RECORDS PROVIDED START

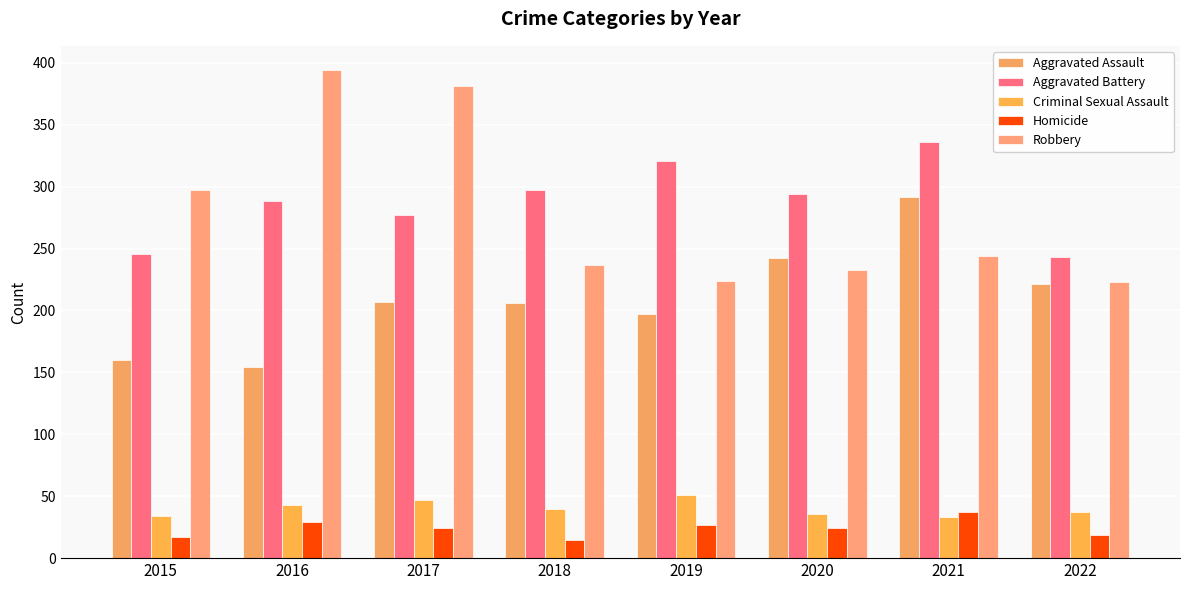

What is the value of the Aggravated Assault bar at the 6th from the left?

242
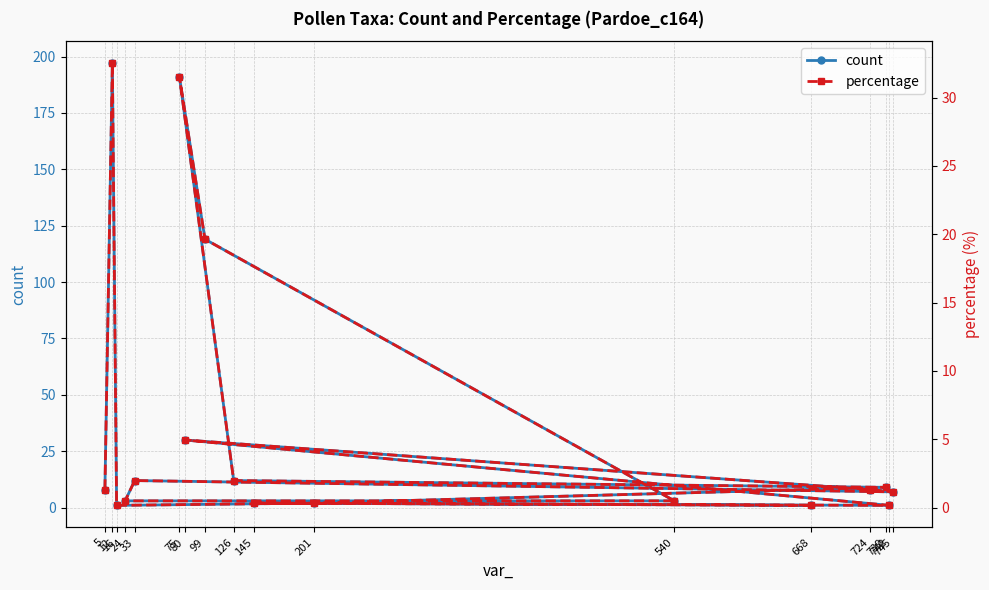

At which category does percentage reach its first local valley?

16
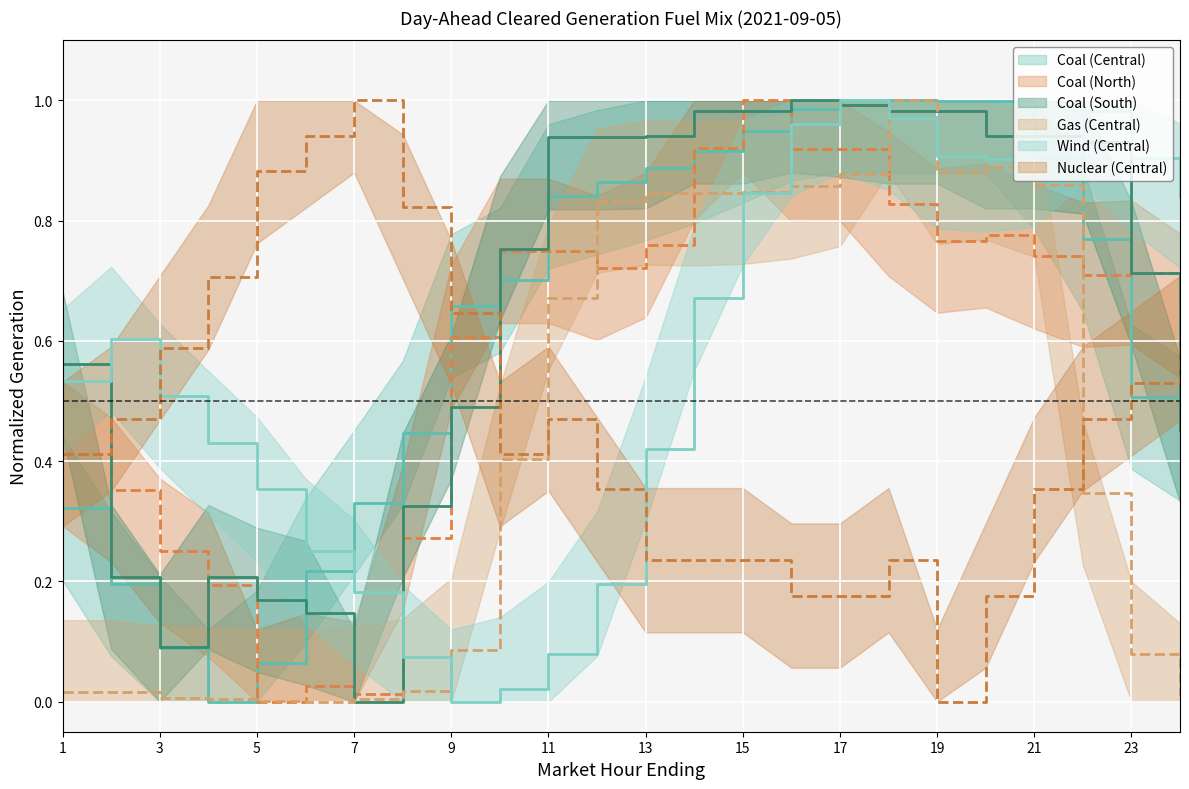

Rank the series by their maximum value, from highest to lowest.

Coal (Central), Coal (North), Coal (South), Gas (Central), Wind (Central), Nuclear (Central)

RECORDS PROVIDED END

= PROBLEM DETAILS =
Which lines in the data above contain the string "value"? Copy each of those lines in full, treating uppercase and lowercase as different.

= WRITTEN RESPONSE =
What is the value of the Aggravated Assault bar at the 6th from the left?
Rank the series by their maximum value, from highest to lowest.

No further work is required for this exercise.